The Community Allowance provides the start of a solution to both these problems. It allows community organisations to offer employment to some people, and so provide the fixed commitment that they need so urgently, and it allows the individuals the opportunity to try out new work, and get remunerated for doing so.

And it is now more urgently needed than ever. The Welfare to Work reforms for Flexible New Deal will inevitably focus on those closest to the labour market, at least initially. The Community Allowance is aimed at helping people get into work who would probably not benefit from immediate help from the Welfare to Work providers, even the third sector ones.  This much more grassroots-led approach can complement, but not replace, the other approaches.

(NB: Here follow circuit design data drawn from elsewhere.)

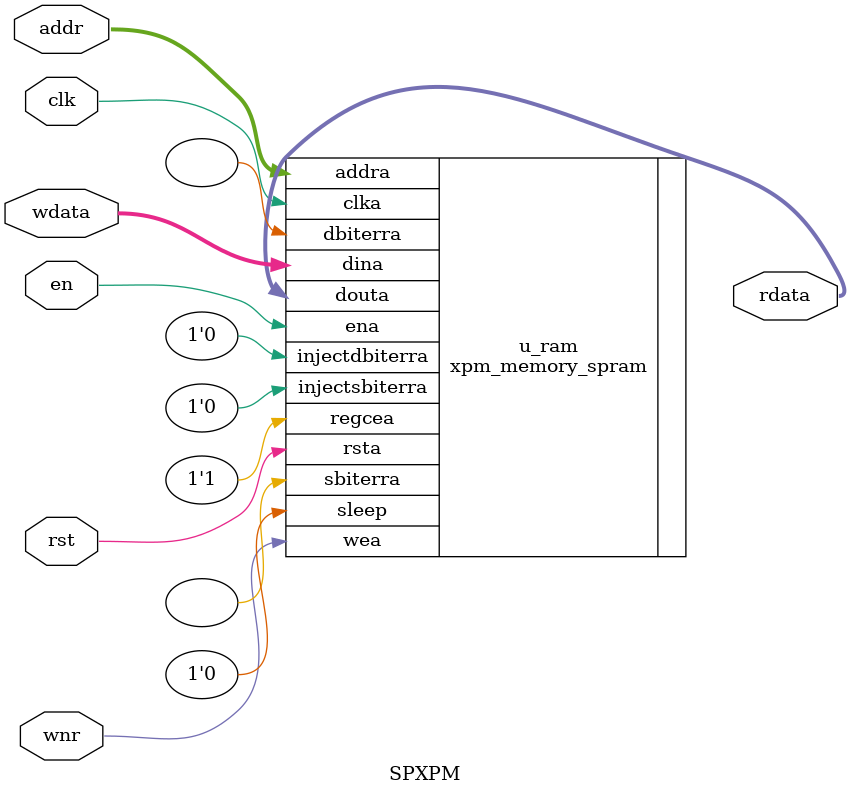
<source format=sv>
module SPXPM #(parameter A =  6,
               parameter D =  32,
               parameter F = "none"
) (
    input  wire         clk,
    input  wire         rst,

    input  wire         en,
    input  wire         wnr,
    input  wire [A-1:0] addr,

    output wire [D-1:0] rdata,
    input  wire [D-1:0] wdata
);

`ifdef SIM
    reg [D-1:0] ram [2**A-1:0];
    reg [D-1:0] rdata_q;

    always_ff @(posedge clk)
        if (en & ~wnr)
            rdata_q <= ram[addr];

    always_ff @(posedge clk)
        if (en &  wnr)
            ram[addr] <= wdata;

    assign rdata = rdata_q;

    initial begin
        if (F != "none")
            $readmemh(F, ram);
    end

`else
    localparam T = D * (2 ** A);

    xpm_memory_spram #(
       .ADDR_WIDTH_A        ( A             ),
       .AUTO_SLEEP_TIME     ( 0             ),
       .BYTE_WRITE_WIDTH_A  ( D             ),
       .CASCADE_HEIGHT      ( 0             ),
       .ECC_MODE            ("no_ecc"       ),
       .MEMORY_INIT_FILE    ( F             ),
       .MEMORY_INIT_PARAM   (""             ),
       .MEMORY_OPTIMIZATION ("false"        ),
       .MEMORY_PRIMITIVE    ("block"        ),
       .MEMORY_SIZE         ( T             ),
       .MESSAGE_CONTROL     ( 0             ),
       .READ_DATA_WIDTH_A   ( D             ),
       .READ_LATENCY_A      ( 1             ),
       .READ_RESET_VALUE_A  ("0"            ),
       .RST_MODE_A          ("SYNC"         ),
       .SIM_ASSERT_CHK      ( 0             ),
       .USE_MEM_INIT        ( 1             ),
       .WAKEUP_TIME         ("disable_sleep"),
       .WRITE_DATA_WIDTH_A  ( D             ),
       .WRITE_MODE_A        ("read_first"   ))
    u_ram (
       .dbiterra            (               ),
       .douta               ( rdata         ),
       .sbiterra            (               ),
       .addra               ( addr          ),
       .clka                ( clk           ),
       .dina                ( wdata         ),
       .ena                 ( en            ),
       .injectdbiterra      ( 1'b0          ),
       .injectsbiterra      ( 1'b0          ),
       .regcea              ( 1'b1          ),
       .rsta                ( rst           ),
       .sleep               ( 1'b0          ),
       .wea                 ( wnr           ));
`endif

endmodule

</source>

In my view it will do this in two distinct and innovative ways.

First, many people who do go into work from benefits at present risk swapping one form of poverty for another.  The Community Allowance will alleviate this to some extent by providing a safety net of benefits whilst people who have been out of the labour market for some time can get used to doing paid work.

Second, local community and other organisations who could employ people doing useful mini-jobs at present have difficulty recruiting people because of the disincentives in the benefits system.

The Community Allowance helps the individuals doing the work, the organisations who are getting the work done, as well as the community organisations which need the work done. The costs are small and the benefits significant, both to the individuals and to the organisations with which they work.